> [Work required]
Full transcription, minus images: write out the listing below exactly as it appears.

> [Data segment]
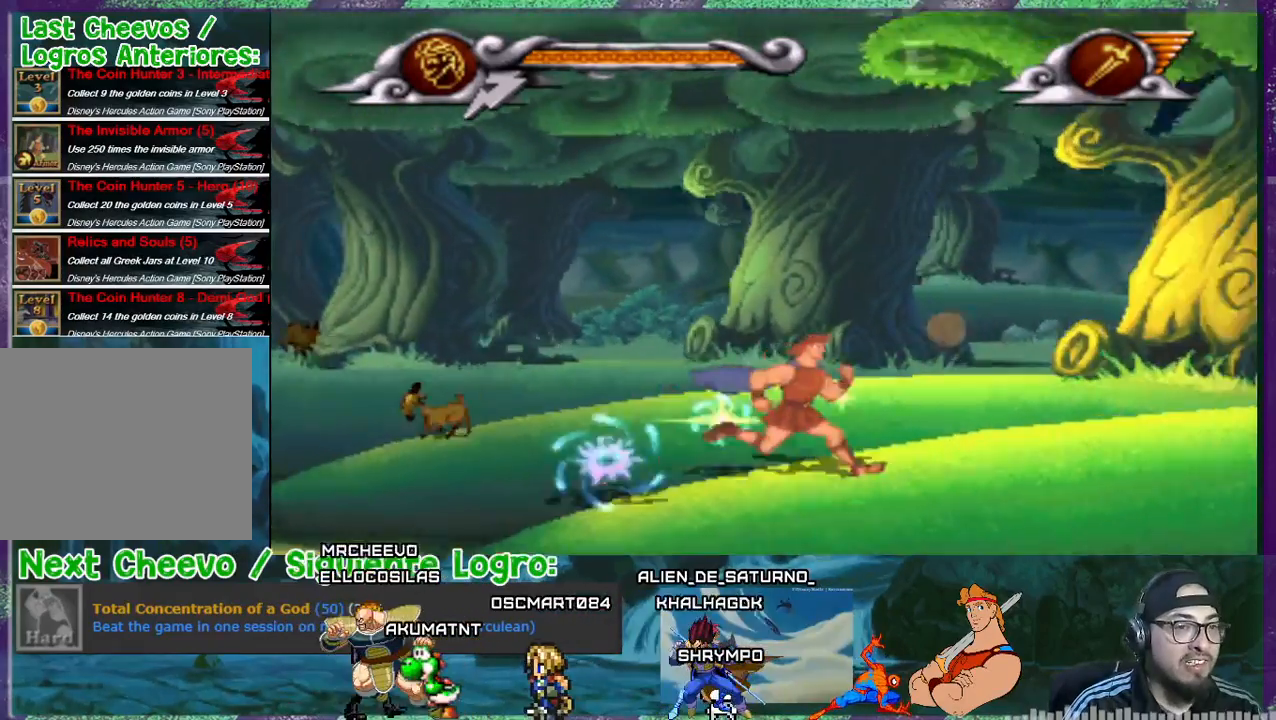
{"buttons": ["DPAD_RIGHT"], "events": []}
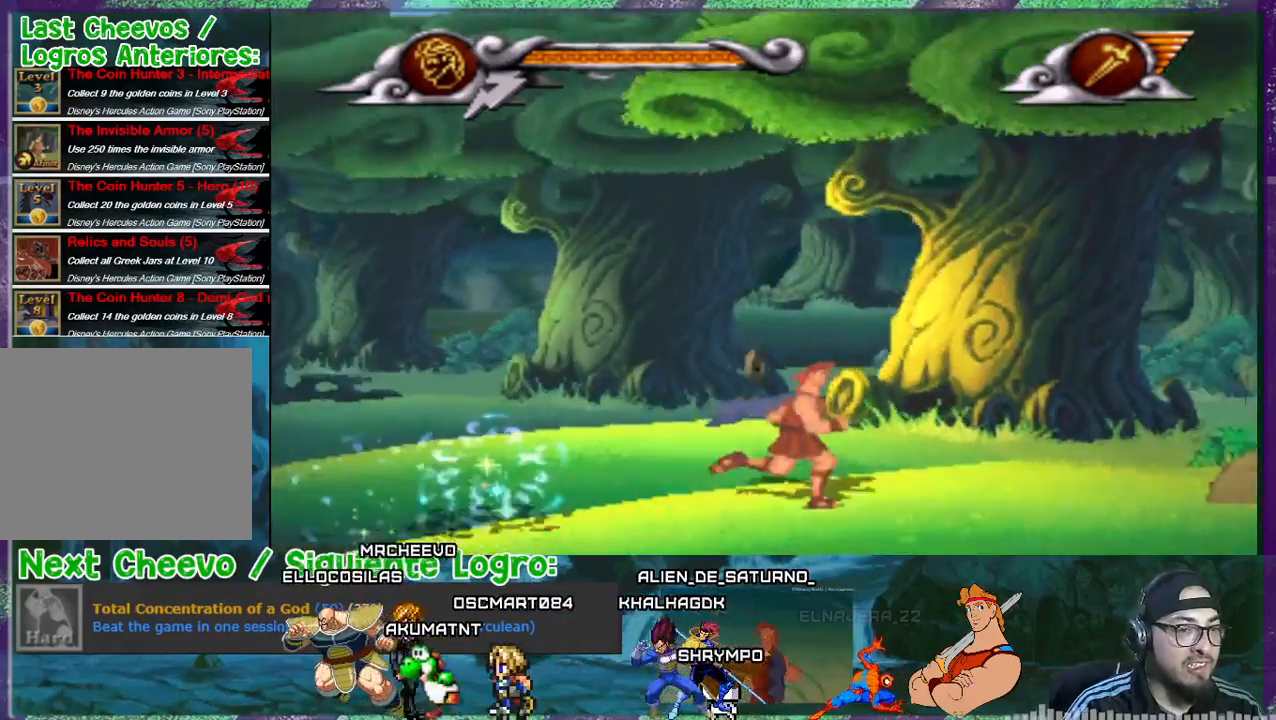
{"buttons": ["DPAD_RIGHT"], "events": []}
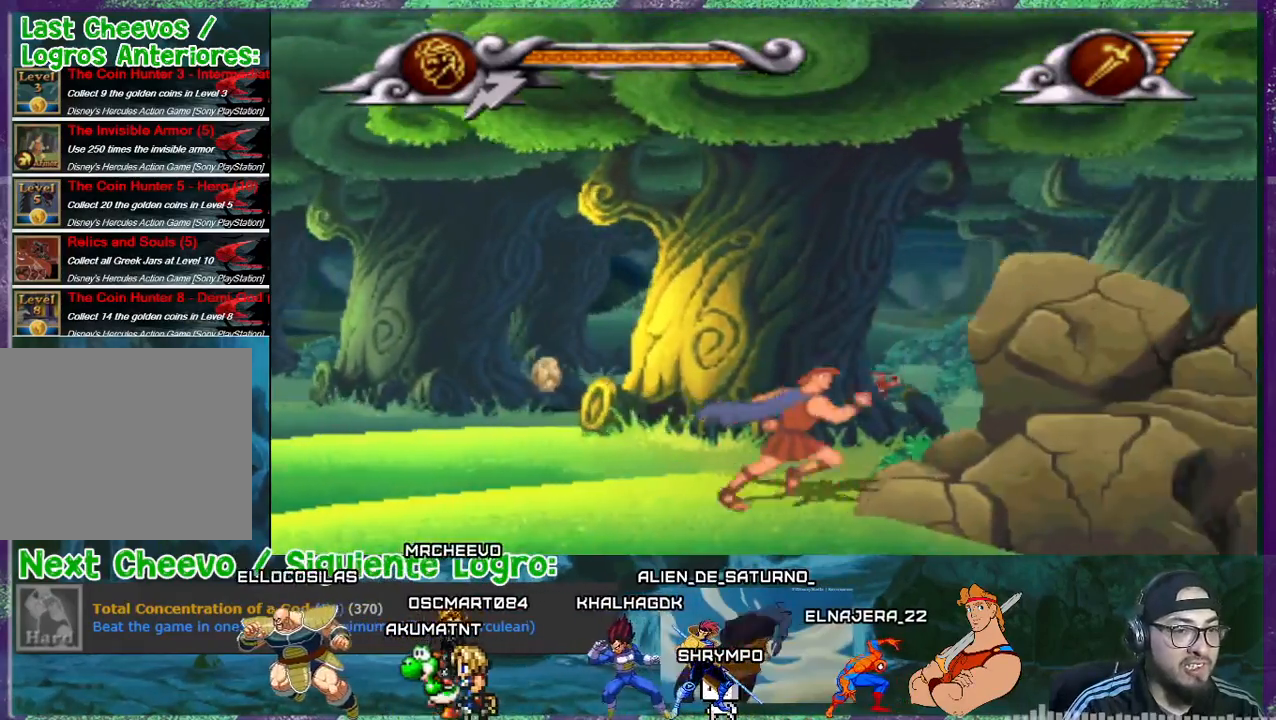
{"buttons": ["TRIANGLE"], "events": [[200, "TRIANGLE", "down"], [400, "DPAD_RIGHT", "up"]]}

> [Exercise answer]
{"buttons": ["DPAD_RIGHT"], "events": []}
{"buttons": ["DPAD_RIGHT"], "events": []}
{"buttons": ["TRIANGLE"], "events": [[200, "TRIANGLE", "down"], [400, "DPAD_RIGHT", "up"]]}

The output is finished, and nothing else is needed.